Back Pain
History
Acute or chronic?
Onset?
Rapid onset associated with lifting or twisting movements, is more likely to result from mechanical stress, while an insidious onset suggest a tumor.
Pain characteristics: ChLoRIDE PP.
Mechanical vs. non-mechanical pain
Change with sitting, standing, flexion or extension of spine. Pain intermittently associated with activity suggest mechanical stress. Constant, aching, unrelenting pain suggests a non-mechanical source.
Region refers to precise localization of the pain with a finger to the site of maximum intensity.
Back pain with radiation to a dermatomal distribution suggest specific nerve root irritation.
Tearing chest pain radiating to back to the interscapular region is aortic dissection unless proven otherwise. If patient also has similar type, associated with abdominal pain radiating to the lumbar regions, and lower back, think again Ao dissection or expanding AAA which may be leaky.
H/o trauma.
Alarm symptoms- age>50, night pain, bowel/bladder dysfunction, motor weakness, h/o IVDA, h/o cancer and wt loss. H/o fever, chills. Dysuria, hematuria, pyuria, dull flank pain, loin to groin colicy pain.
Cauda equina syndrome, epidural abscess, vertebral OM, pyelonephritis, ureteric colic.
Anticoagulants use - epidural hematoma.
Any stiffness and other joint involvement?
PMH: DM, HTN, heart disease, pulmonary, kidney disease, immunocompromised, malignancy (vertebral metastases), autoimmune disease.
PSH: epidural anesthesia, lumbar puncture, lumbar drain, post-operative complication of spinal surgery.
Occupation of the patient (past and present).
Any signs/symptoms of depression?
Narcotic and non-narcotic pain medications used in the past.
IVDA
Any other pain relieving measures used?
Any worker’s compensation, legal issues and disability involving back pain?
Physical Exam
VS: fever, HTN. Check for discrepancy of BP in both arms.
General appearance: Pacing, writhing: kidney stone
Inspection:
Skin: erythema, rash (vesicular - herpes zoster), warmth, redness over spine (abscess, OM).
Gait, movement, any muscle atrophy, fasciculations, curvatures of the spine.
Abdominal pulsations.
Examine LE: pulses.
Palpation
Start away from the area of tenderness. To precisely describe the location of tenderness, find the tops of the iliac crest with fingers of the palpating hand and place the thumb at the level of L4-L5 junction. Palpate superior to this landmark, counting the spinous process on each vertebra.
Vertebral, paraspinal muscle or sacroiliac joint tenderness, CVA tenderness.

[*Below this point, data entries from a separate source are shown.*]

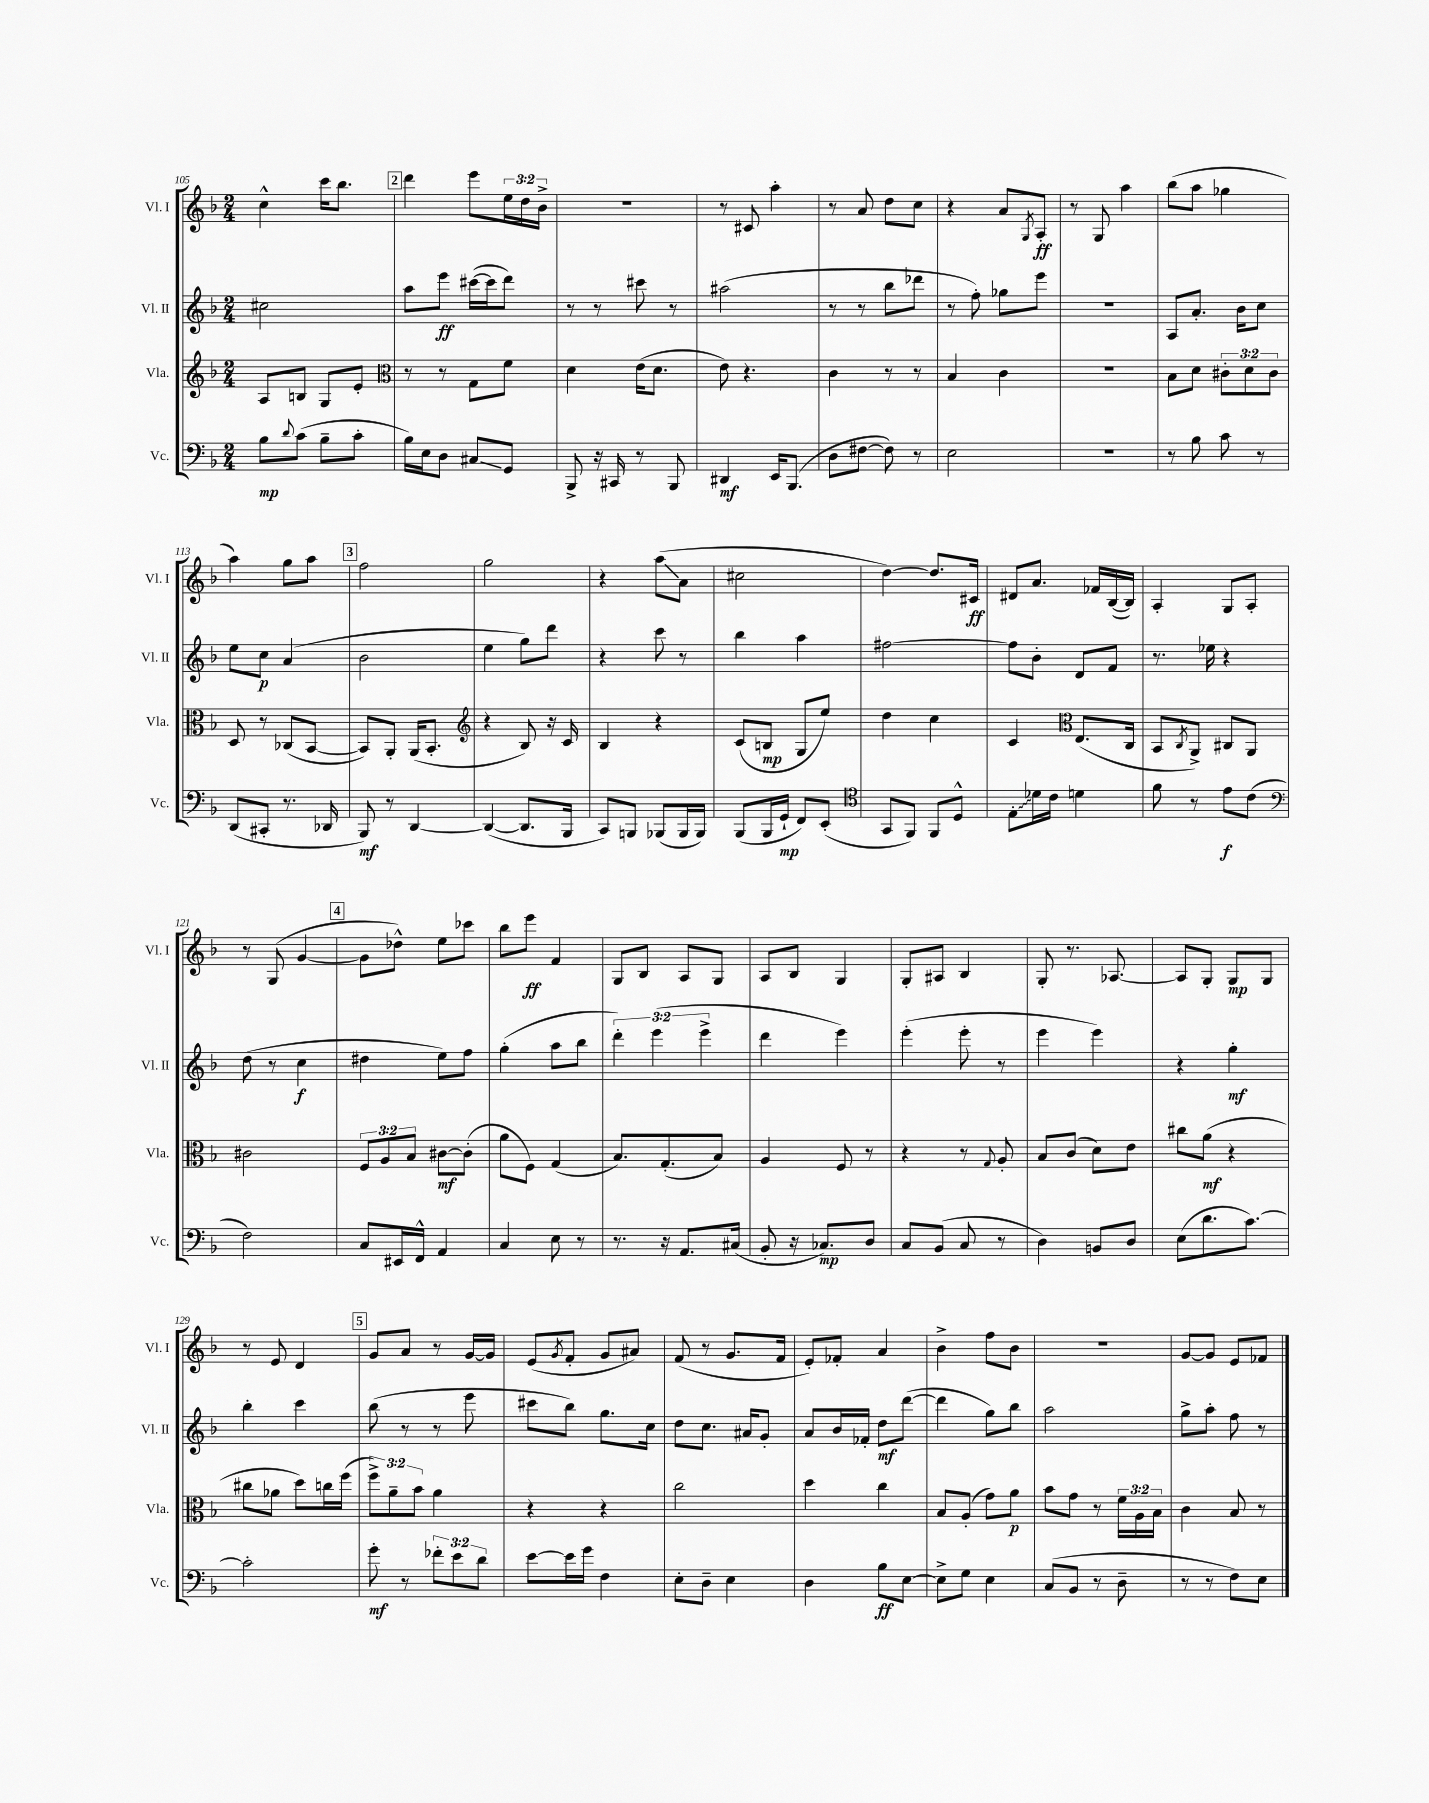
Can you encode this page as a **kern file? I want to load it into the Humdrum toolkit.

**kern	**kern	**kern	**kern
*staff4	*staff3	*staff2	*staff1
*clefF4	*clefG2	*clefG2	*clefG2
*k[b-]	*k[b-]	*k[b-]	*k[b-]
*M2/4	*M2/4	*M2/4	*M2/4
8B-\L	8A/L	2cc#\	4cc^^\
8qqd/	.	.	.
(8c\J	8B/J	.	.
8B-~\L	8G/L	.	16ccc\LK
.	.	.	8.bb-\J
8c'\J	8e'/J	.	.
=	=	=	=
*	*clefC3	*	*
16B-\LL)	8r	8aa\L	4ddd\
16E\J	.	.	.
8D\J	8r	8eee\J	.
8C#/L	8G\L	([16ccc#\LL	8eee\L
.	.	16ccc#\]J	.
8GG/J	8f\J	8ddd\J)	24ee\L
.	.	.	24dd\
.	.	.	24b-^\JJ
=	=	=	=
8BBB-^/	4d\	8r	2r
16r	.	8r	.
16CC#/	.	.	.
8r	(16e\LK	8ccc#\	.
.	8.d\J	.	.
8BBB-/	.	8r	.
=	=	=	=
4DD#/	8e\)	(2aa#\	8r
.	4.r	.	8c#/
16EE/LK	.	.	4aa'\
(8.BBB-/J	.	.	.
=	=	=	=
8D\L	4c\	8r	8r
[8F#\J	.	8r	8a/
8F#\])	8r	8bb-\L	8dd\L
8r	8r	8ddd-\J	8cc\J
=	=	=	=
2E\	4B-/	8r	4r
.	.	8ff'\)	.
.	4c\	8gg-\L	8a/L
.	.	.	8qG/
.	.	8eee\J	8A'/J
=	=	=	=
2r	2r	2r	8r
.	.	.	8G/
.	.	.	4aa\
=	=	=	=
8r	8B-\L	8A/L	(8bb-\L
8B-\	8d\J	8.a'/J	8aa\J
8c\	12c#'\L	.	4gg-\
.	.	16b-\LK	.
.	12d\	.	.
8r	.	8cc\J	.
.	12c#\J	.	.
=	=	=	=
(8DD/L	8D/	8ee\L	4aa\)
8CC#'/J	8r	8cc\J	.
8.r	(8C-/L	(4a/	8gg\L
.	[8BB-/J	.	8aa\J
16DD-/	.	.	.
=	=	=	=
8BBB-/)	8BB-/]L)	2b-\	2ff\
8r	8AA'/J	.	.
[4DD/	(16AA/LK	.	.
.	8.BB-'/J	.	.
=	=	=	=
*	*clefG2	*	*
(4DD/_	4r	4ee\	2gg\
8.DD/]L	8B-/)	8gg\L)	.
.	16r	8ddd\J	.
16BBB-/Jk	16c/	.	.
=	=	=	=
8CC/L)	4B-/	4r	4r
8BBB/J	.	.	.
(8BBB-/L	4r	8ccc\	(8aa\L
16BBB-/L	.	8r	8a\J
16BBB-/JJ)	.	.	.
=	=	=	=
(8BBB-/L	(8c/L	4bb-\	2cc#\
16BBB-/L	8B/J	.	.
16GG`/JJ	.	.	.
8FF/L)	8G/L	4aa\	.
(8EE'/J	8ee/J)	.	.
=	=	=	=
*clefC4	*	*	*
8GG/L	4dd\	[2ff#\	[4dd\)
8FF/J)	.	.	.
8FF/L	4cc\	.	8.dd/]L
8D^^/J	.	.	.
.	.	.	16c#/Jk
=	=	=	=
8E'\L	4c/	8ff#\]L	8d#/L
16d-\L	.	8b-'\J	8.a/J
16c\JJ	.	.	.
*	*clefC3	*	*
4d\	(8.E/L	8d/L	.
.	.	.	16f-/LL
.	.	8f/J	([16B-/
.	16C/Jk	.	16B-/]JJ)
=	=	=	=
8f\	8BB-/L	8.r	4A'/
.	8qC/	.	.
8r	8AA^/J)	.	.
.	.	16ee-\	.
8e\L	8C#/L	4r	8G/L
(8c\J	8AA/J	.	8A'/J
=	=	=	=
*clefF4	*	*	*
2F\)	2c#\	(8dd\	8r
.	.	8r	(8G/
.	.	4cc\	[4g/
=	=	=	=
8C/L	12F/L	4dd#\	8g\]L
.	12A/	.	.
16EE#/L	.	.	8dd-^^\J)
.	12B-/J	.	.
16FF^^/JJ	.	.	.
4AA/	[8c#\L	8ee\L)	8ee\L
.	(8c#'\]J	8ff\J	8ccc-\J
=	=	=	=
4C/	8a\L	(4gg'\	8bb-\L
.	8F\J)	.	8eee\J
8E\	(4G/	8aa\L	4f/
8r	.	8bb-\J	.
=	=	=	=
8.r	8.B-/L)	6ddd'\)	8G/L
.	.	.	8B-/J
.	.	(6eee\	.
16r	(8.G'/	.	.
8.AA/L	.	.	8A/L
.	.	6eee^\	.
.	8B-/J)	.	8G/J
(16C#/Jk	.	.	.
=	=	=	=
8BB-'/	4A/	4ddd\	8A/L
16r	.	.	8B-/J
8.C-/L)	.	.	.
.	8F/	4eee\)	4G/
8D/J	8r	.	.
=	=	=	=
8C/L	4r	(4eee'\	8G'/L
(8BB-/J	.	.	8A#/J
8C/	8r	8eee'\	4B-/
.	8qqG/	.	.
8r	8A'/	8r	.
=	=	=	=
4D\)	8B-/L	4eee\	8G'/
.	(8c/J	.	8.r
8BB/L	8d\L)	4eee\)	.
.	.	.	[8.A-/
8D/J	8e\J	.	.
=	=	=	=
(8E\L	8cc#\L	4r	8A-/]L
8.d\	(8a\J	.	8G'/J
.	4r	4gg'\	8G/L
[8.c\J)	.	.	.
.	.	.	8G/J
=	=	=	=
2c'\]	8cc#\L	4bb-'\	8r
.	8a-\J	.	8e/
.	8dd\L)	4ccc\	4d/
.	16cc\L	.	.
.	(16ff\JJ	.	.
=	=	=	=
8g'\	12ff^\L)	(8bb-\	8g/L
.	12a~\	.	.
8r	.	8r	8a/J
.	12b-\J	.	.
12f-'\L	4a\	8r	8r
12e\	.	.	.
.	.	8eee\	[16g/LL
12d\J	.	.	.
.	.	.	16g/]JJ
=	=	=	=
[8e\L	4r	8ccc#\L	(8e/L
.	.	.	8qg/
16e\]L	.	8bb-\J)	8f'/J
16g\JJ	.	.	.
4F\	4r	8.gg\L	8g/L
.	.	.	8a#/J)
.	.	16cc\Jk	.
=	=	=	=
8E'\L	2cc\	8dd\L	(8f/
8D~\J	.	8.cc\J	8r
4E\	.	.	8.g/L
.	.	16a#/LK	.
.	.	8g'/J	.
.	.	.	16f/Jk
=	=	=	=
4D\	4dd\	8a/L	8e'/L)
.	.	16b-/L	8f-'/J
.	.	16f-'/JJ	.
8B-\L	4cc\	8dd\L	4a/
[8E\J	.	([8ddd\J	.
=	=	=	=
8E^\]L	8B-/L	4ddd\]	4b-^\
8G\J	(8A'/J	.	.
4E\	8g\L)	8gg\L)	8ff\L
.	8a\J	8bb-\J	8b-\J
=	=	=	=
(8C/L	8b-\L	2aa\	2r
8BB-/J	8g\J	.	.
8r	8r	.	.
8D~\	24f\LL	.	.
.	24A\	.	.
.	24B-\JJ	.	.
=	=	=	=
8r	4c\	8gg^\L	[8g/L
8r	.	8aa'\J	8g/]J
8F\L)	8B-/	8ff\	8e/L
8E\J	8r	8r	8f-/J
==	==	==	==
*-	*-	*-	*-
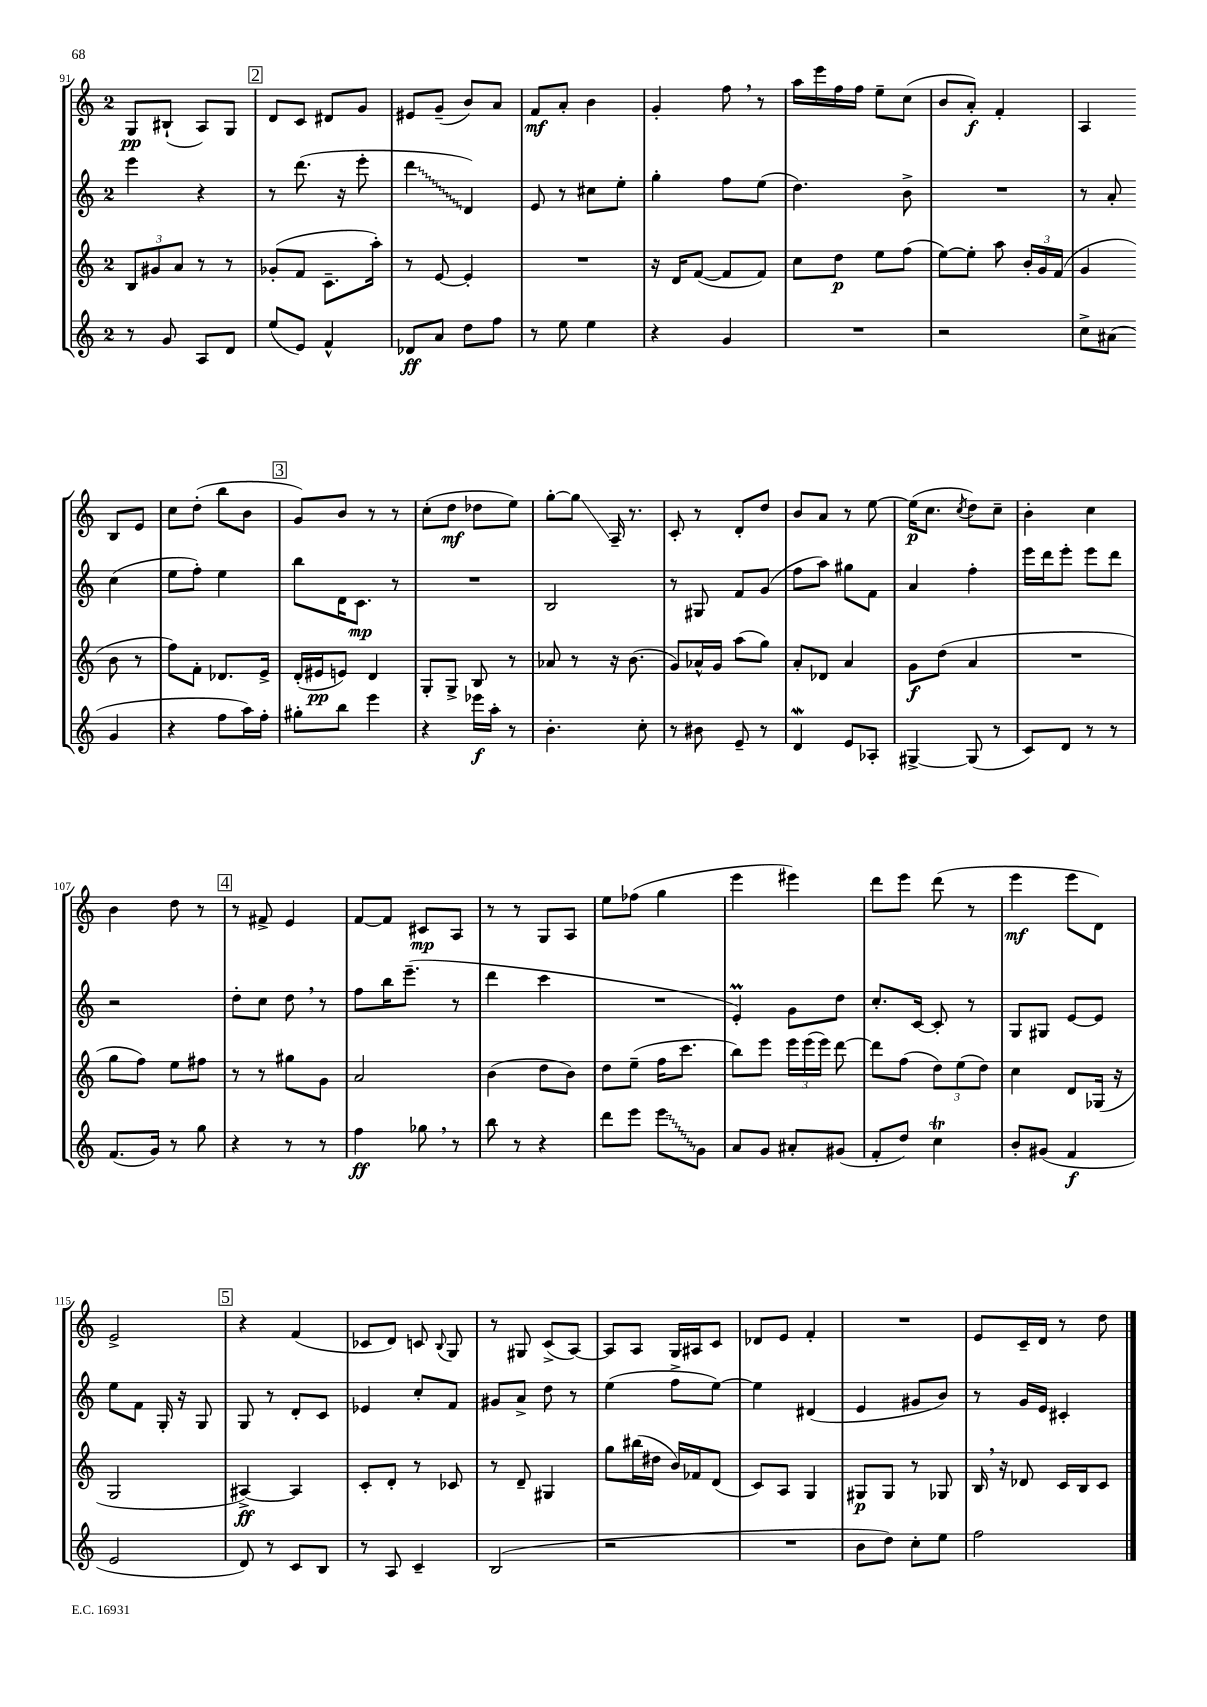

Abdominal pulsation, and distal pulses
Auscultation: Heart murmur. Abdominal bruit.
Neuromuscular exam
SLR, crossed SLR: stretches the sciatic nerve
Pain reproduced by SLR may indicate sciatic nerve root irritation. Test is performed with the patient in the supine position. The examiner alternately lifts each of the patient's legs while supporting the calcaneus with one hand and holding the ipsilateral knee straight. Dermatomal pain elicited at 30° - 70° radiating below the knee indicates a positive test.
Great toe (L5) and ankle dorsiflexion and inversion - tibialis anterior (L4, L5)
Knee reflex L2- L4
Ankle reflex L5-S2
Hamstring reflex
Adductor reflex L2-L4
Power in all muscle groups
Sensory exam-dermatomal, rectal, perianal sensations.
Light touch, vibration, and joint position
L4: sensation in the medial aspect of leg.
L5: sensation over the dorsum of foot.
S1: sensation over the lateral aspect of foot.
S2,3,4: anal wink
Range of motion of the spine, flexion, extension, lateral rotation, and lateral flexion.
Digital rectal exam to check for rectal tone, diminished perinanal sensation, and enlargement or nodularity of the male prostate gland.
Investigations:
X-ray for pts with alarm symptoms and for chronic LBP
CCP, CBC, Alk phos, ESR, Urine and serum electrophoresis
US - AAA (unstable patients), TEE for Aortic dissection (unstable patients). CTA for stable patients with AAA, Ao dissection.
CT/ MRI of the spine, for back pain with fever, history of immunocompromise or IVDA, and neurologic deficit.
Neurosurgery consult for suspected cauda equina syndrome.
Empiric ABx, IV with adequate coverage for S. aureus, if epidural abscess suspected.
Aortic dissection: BB, nitroprusside IV, or labetalol as monotherapy agent.